You can complete an equity take-out (ETO) by setting up the amount you want to access as either a mortgage (if you need the equity for immediate use) or a line of credit (if you plan to use the equity in the future). You can use our refinance calculator to see if a refinance makes sense for your situation.
How To Pay Less In Principal Interest On Your Mortgage
If you are trying to find ways to pay less interest on your mortgage, there are a few things you can do that will help you pay off your mortgage faster. You could increase your down payment amount to reduce your mortgage balance from the beginning to save on interest.
You can also utilize prepayment options available on your mortgage to pay down more of the principal during the year. This will reduce your mortgage balance each time you make a prepayment and help you save on interest you would have paid over the life of the mortgage.
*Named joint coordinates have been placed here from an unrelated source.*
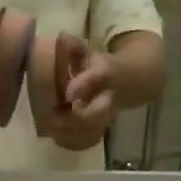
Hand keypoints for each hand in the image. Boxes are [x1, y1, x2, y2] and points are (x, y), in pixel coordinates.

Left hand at [50, 34, 115, 151]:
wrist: (130, 81)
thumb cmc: (100, 67)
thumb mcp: (89, 53)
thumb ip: (74, 47)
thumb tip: (61, 37)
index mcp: (106, 73)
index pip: (99, 78)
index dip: (84, 86)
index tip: (68, 94)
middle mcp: (109, 97)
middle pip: (98, 113)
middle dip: (74, 119)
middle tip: (51, 118)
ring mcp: (107, 116)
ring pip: (93, 130)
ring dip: (71, 133)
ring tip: (51, 130)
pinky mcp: (103, 128)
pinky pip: (89, 141)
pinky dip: (73, 142)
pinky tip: (57, 138)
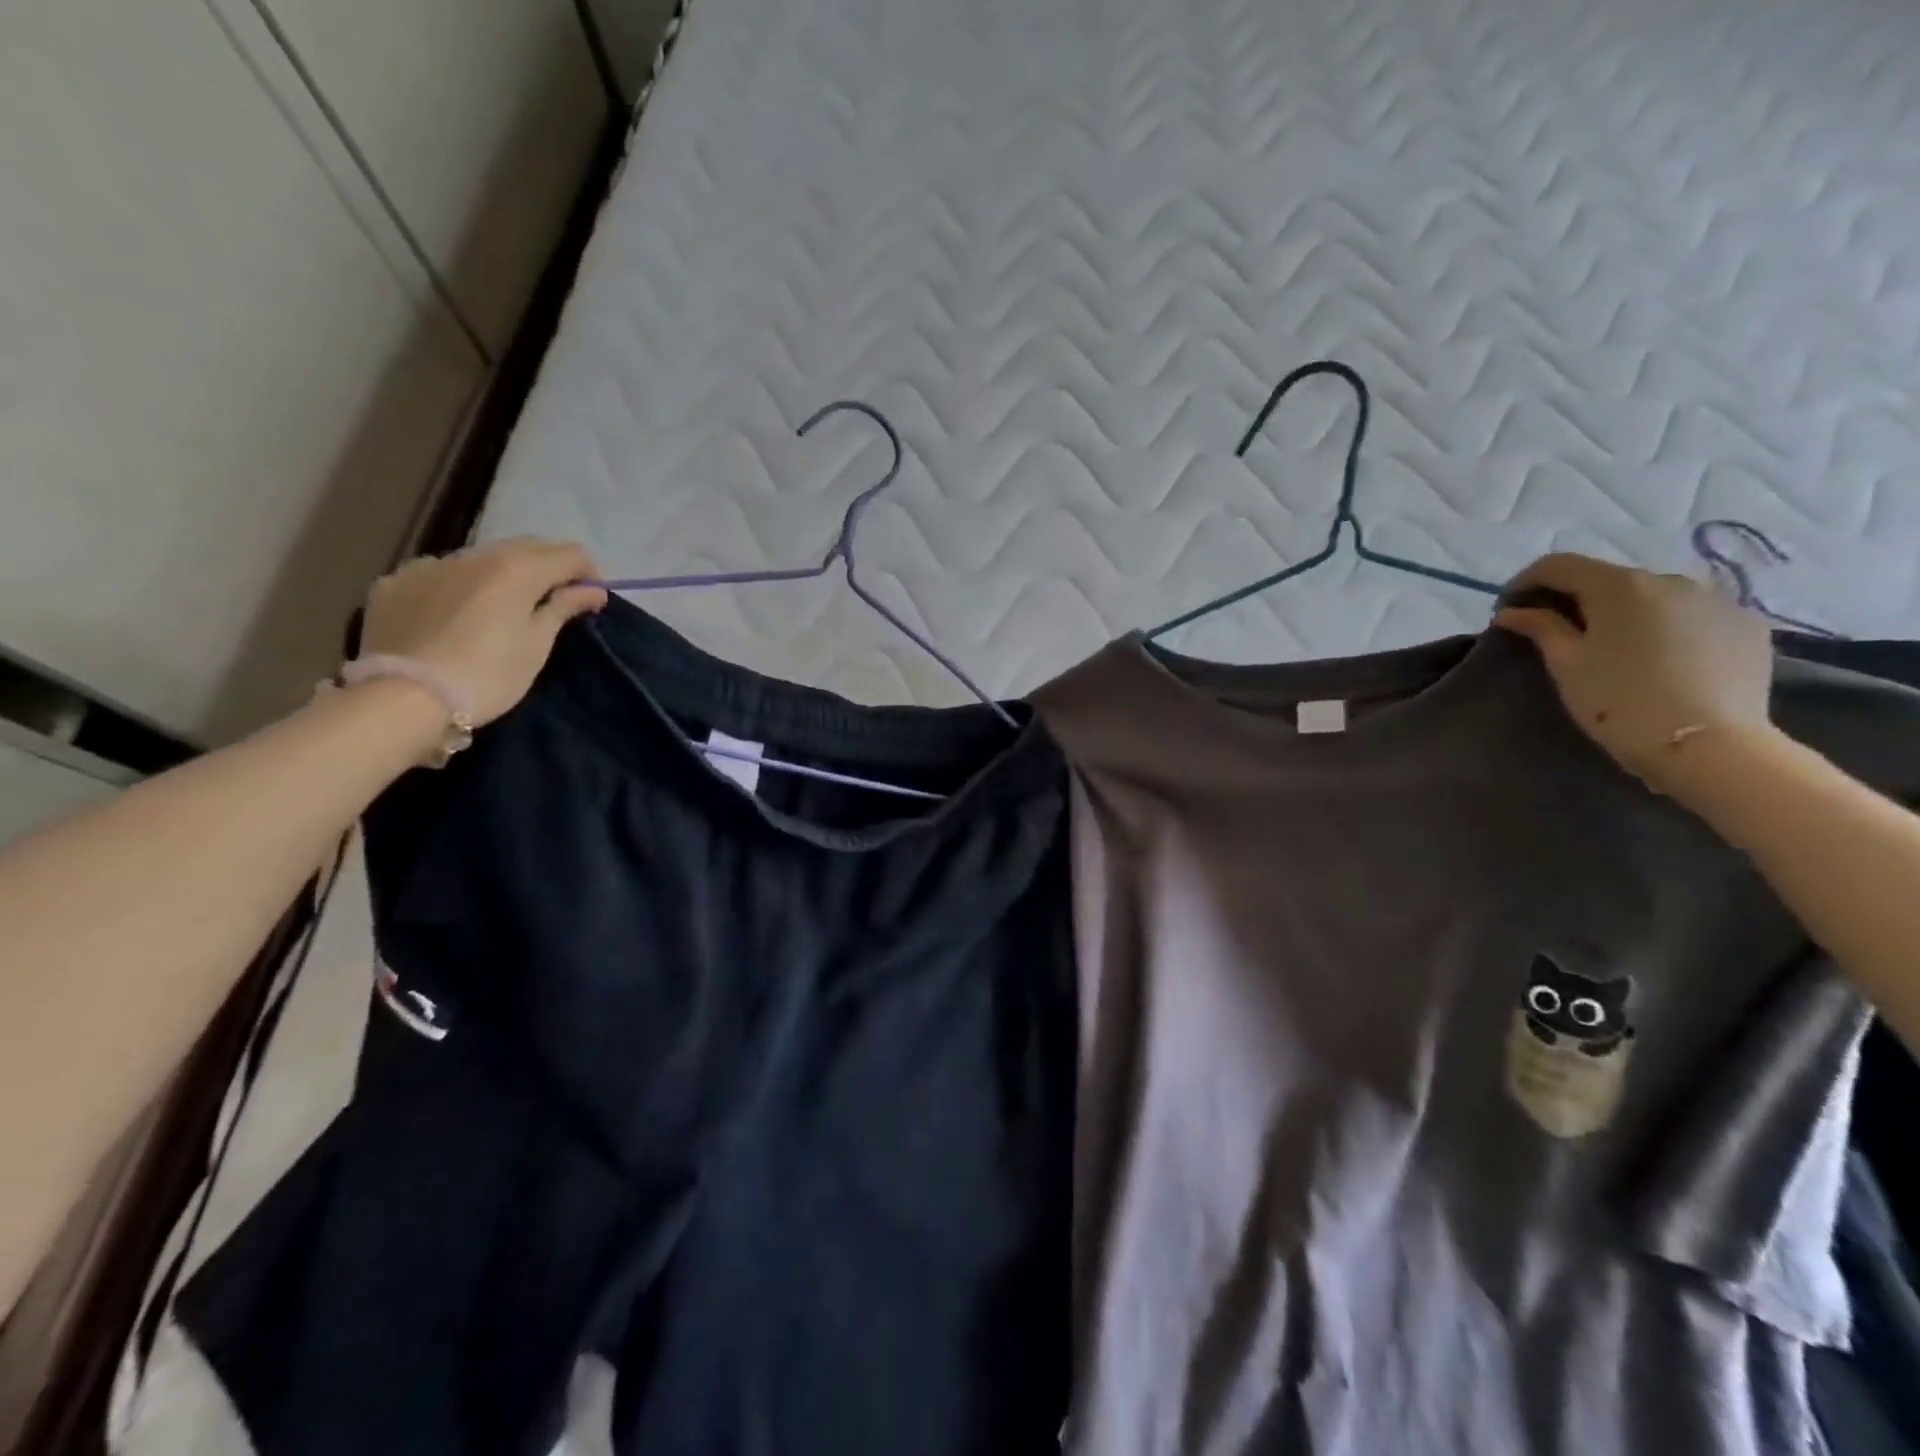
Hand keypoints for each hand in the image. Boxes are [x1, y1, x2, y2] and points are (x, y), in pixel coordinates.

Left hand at [360, 539, 607, 726]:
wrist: (405, 699)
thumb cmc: (488, 675)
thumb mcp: (536, 645)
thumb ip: (563, 608)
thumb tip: (593, 591)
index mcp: (516, 568)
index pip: (568, 553)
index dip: (588, 573)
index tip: (591, 599)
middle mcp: (473, 555)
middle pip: (525, 547)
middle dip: (547, 567)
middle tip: (555, 599)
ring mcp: (428, 565)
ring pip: (480, 558)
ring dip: (502, 574)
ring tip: (503, 607)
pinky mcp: (394, 582)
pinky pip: (438, 574)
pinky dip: (458, 586)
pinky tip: (455, 614)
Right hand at [1494, 553, 1776, 798]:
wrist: (1707, 745)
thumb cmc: (1619, 701)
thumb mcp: (1566, 664)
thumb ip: (1540, 628)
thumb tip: (1512, 612)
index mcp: (1620, 585)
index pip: (1559, 565)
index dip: (1525, 582)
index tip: (1509, 610)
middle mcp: (1671, 579)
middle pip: (1608, 579)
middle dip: (1576, 599)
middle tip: (1555, 632)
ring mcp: (1717, 600)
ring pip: (1653, 597)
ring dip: (1624, 612)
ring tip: (1612, 647)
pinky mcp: (1747, 625)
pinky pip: (1692, 615)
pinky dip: (1665, 627)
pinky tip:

If you have the means to make larger mortgage payments, you can choose a shorter amortization period that saves you on the interest-carrying costs of having a longer amortization. You can change your regular payment frequency to an accelerated payment schedule if a shorter amortization with a larger payment isn’t doable. Making a few additional payments each year will save years on the life of your mortgage and help offset some of the interest-carrying costs of having a longer amortization.
Frequently Asked Questions
Why does the down payment automatically update on the calculator?
The down payment amount automatically adjusts to 5% of the purchase price. This is the minimum amount required for purchases under $500,000. If purchasing a property with a price greater than $500,000, an error will appear indicating the minimum down payment required based on the purchase price.
How much mortgage can I afford for a new home?
The general rule of thumb is 3 to 3.5x the average of your previous 2-year taxable gross income. This general rule will change as rates increase and if you have other significant liability payments such as child/spousal support, car/student loan, and secondary financing on other liabilities.
How does my salary impact my mortgage payment?
The general guideline is that housing should be no more than 32% (for uninsured mortgages) to 39% (for insured mortgages) of your gross income. These housing costs include your mortgage principal and interest payments, taxes, heating expenses, and half of any condo fees (if applicable). Your salary will determine how much you can afford as a mortgage payment in keeping within these guidelines.
Are mortgage payments made every month?
Mortgage payments are made at a minimum every month. You can opt to pay your mortgage weekly, bi-weekly, monthly, or as an accelerated weekly or bi-weekly payment.